すさまじきもの 〜歌枕探訪〜


三保の松原(静岡市清水区)




三保の松原に行ってきた。
文化財として国の名勝として指定、またユネスコの世界文化遺産「富士山」の構成資産に登録されている。
たしかにそれだけの景勝地オーラのようなものがあった。

ただ残念だったのは、訪問当日、曇っていて富士山が見られなかったこと。
三保の松原と富士山はセットのようなもので、ただの松原だけでは値打ち半減かな。



こんなかんじ

曇っていて、明るさもない。色彩的にも白砂青松になっていなかった。


観光センターの壁に、晴れたときの写真が張られていたので、記念に撮った。観光センターのおばちゃんによると、秋から冬にかけて晴れが続き、富士山に雪が積もると、完璧な写真が撮れるらしい。

観光センターの写真





とにかく車を駐車場に停めて砂浜へ向かった。



「羽衣の松」の碑。
これは二代目らしい。
初代は先ごろ枯れてしまい、新たに近くの枝ぶりの良い松を選んだようだ。全体的にこの辺りにある松は、昔から保護されてきたためか、立派な松が多かった。どれもこれも圧倒的な威圧感があった。






これが初代の「羽衣の松」(写真右)と石碑。
掲げられていた歌は、

風早の 三穂の浦廻を こぐ舟の 船人騒ぐ 波立つらしも 万葉集


これを和歌山の煙樹海岸を詠んだ歌だとする意見もあるが、やっぱり三保の松原だろう。 
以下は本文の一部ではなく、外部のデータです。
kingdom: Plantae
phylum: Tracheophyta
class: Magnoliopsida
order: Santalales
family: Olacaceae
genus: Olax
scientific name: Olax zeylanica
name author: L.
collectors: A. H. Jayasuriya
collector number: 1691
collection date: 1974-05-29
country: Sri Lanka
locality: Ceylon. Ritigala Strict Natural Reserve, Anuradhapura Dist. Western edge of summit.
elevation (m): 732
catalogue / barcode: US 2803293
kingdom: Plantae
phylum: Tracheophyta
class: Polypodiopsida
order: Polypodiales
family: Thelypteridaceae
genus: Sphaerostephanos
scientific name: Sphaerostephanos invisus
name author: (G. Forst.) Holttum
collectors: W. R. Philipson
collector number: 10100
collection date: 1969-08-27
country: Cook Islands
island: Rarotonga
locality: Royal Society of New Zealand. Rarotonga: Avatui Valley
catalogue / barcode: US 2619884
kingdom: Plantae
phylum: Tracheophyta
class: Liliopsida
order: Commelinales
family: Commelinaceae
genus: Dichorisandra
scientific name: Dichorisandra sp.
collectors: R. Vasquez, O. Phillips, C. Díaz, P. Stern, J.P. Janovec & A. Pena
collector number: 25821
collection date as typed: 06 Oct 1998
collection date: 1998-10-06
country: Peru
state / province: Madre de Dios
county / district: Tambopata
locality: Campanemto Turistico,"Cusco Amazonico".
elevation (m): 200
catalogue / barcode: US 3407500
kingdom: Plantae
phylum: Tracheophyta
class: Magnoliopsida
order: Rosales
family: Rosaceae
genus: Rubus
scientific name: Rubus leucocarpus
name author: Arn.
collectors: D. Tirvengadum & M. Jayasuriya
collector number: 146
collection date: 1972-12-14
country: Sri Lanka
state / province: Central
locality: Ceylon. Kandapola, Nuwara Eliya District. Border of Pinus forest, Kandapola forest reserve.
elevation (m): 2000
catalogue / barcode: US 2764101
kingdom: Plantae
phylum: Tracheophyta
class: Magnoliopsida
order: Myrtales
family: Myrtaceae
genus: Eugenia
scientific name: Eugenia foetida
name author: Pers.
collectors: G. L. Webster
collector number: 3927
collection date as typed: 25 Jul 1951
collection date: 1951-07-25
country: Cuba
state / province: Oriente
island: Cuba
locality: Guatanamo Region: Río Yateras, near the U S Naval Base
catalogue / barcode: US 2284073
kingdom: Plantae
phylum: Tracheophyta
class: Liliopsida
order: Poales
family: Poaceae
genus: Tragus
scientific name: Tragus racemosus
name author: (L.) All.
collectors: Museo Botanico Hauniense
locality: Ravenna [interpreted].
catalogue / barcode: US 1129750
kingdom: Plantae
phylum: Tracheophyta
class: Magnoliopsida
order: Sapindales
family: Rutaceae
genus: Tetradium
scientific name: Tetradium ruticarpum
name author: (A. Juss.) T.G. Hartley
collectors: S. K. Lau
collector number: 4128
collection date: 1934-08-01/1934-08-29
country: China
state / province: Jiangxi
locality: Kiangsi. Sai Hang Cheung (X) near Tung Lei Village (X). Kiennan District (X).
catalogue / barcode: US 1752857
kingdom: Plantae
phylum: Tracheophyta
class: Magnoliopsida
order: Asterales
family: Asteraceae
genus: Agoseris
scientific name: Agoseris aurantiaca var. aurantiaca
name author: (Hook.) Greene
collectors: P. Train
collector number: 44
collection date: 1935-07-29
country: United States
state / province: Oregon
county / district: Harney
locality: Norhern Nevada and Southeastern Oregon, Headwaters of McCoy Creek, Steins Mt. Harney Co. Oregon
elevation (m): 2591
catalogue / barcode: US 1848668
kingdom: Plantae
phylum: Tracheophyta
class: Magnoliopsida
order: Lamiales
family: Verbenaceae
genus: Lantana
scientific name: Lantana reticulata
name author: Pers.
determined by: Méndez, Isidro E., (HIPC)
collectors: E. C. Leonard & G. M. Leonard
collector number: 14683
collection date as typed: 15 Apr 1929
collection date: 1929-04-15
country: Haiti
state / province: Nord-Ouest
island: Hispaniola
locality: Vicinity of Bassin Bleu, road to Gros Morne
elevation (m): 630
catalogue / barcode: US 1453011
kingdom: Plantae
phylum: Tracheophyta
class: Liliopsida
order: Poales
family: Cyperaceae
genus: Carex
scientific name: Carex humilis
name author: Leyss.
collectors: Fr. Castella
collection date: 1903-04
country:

このあたり、三保の松原を詠んだ、木製の歌碑がそこらかしこに建てられていて、次第に文学モードが高まっていく。



清見潟ふじの煙やきえぬらん月影みがくみほのうらなみ 後鳥羽院(玉葉集)


さらに


忘れめや 山路打出て 清見がた はるかに三保の 浦に松原 中務卿親王(続古今集)


さらにさらに


廬原清見の崎三保の浦の ゆたけき見つつ もの思ひもなし 万葉集





と、ふと見ると、能楽「羽衣」の案内板があった。
いやはや三保の松原といえば、羽衣伝説。
となりに謡蹟保存会の説明文もあった。



漁夫が天女の羽衣を取り上げ、返してほしかったら、天女の舞を見せてほしいと頼み、天女は素晴らしい舞を舞って、そのあとに富士山へ飛んでいく、というもの。
いかにも能楽ってかんじのストーリー。





(ワキ)
風早乃。三保の浦曲を漕ぐ舟乃。浦人騒ぐ。波路かな
「これは三保の松原に。白龍と申す漁夫にて候。萬里乃好山に雲乍ちに起り。一樓の明月に雨初めて晴れり。げに長閑なる時しもや。春の景色松原の。波立ち続く朝霞。月も残り乃天の原。及びなき身の眺めにも。心そらなる景色かな
忘れめや山路を分けて清見潟。遥かに三保の松原に。立ち連れいざや。通はん立ち連れいざや通はん

・・・・・・・・・







そのあとに御穂神社へ行った。
松の間を通っていく参道があって、予想以上に長い。


かなり歩くと、御穂神社に到着。

こじんまりした神社だったが、社格以上の風格があった。
境内全体的に、由緒あり気な雰囲気が漂っていた。




境内で与謝野晶子の歌碑発見

朝もなほ羽衣に似る雨降りて 桜の濡るる三保の松原 与謝野晶子













(番外編)


清水区興津の道沿いに素晴らしい歌碑を発見した。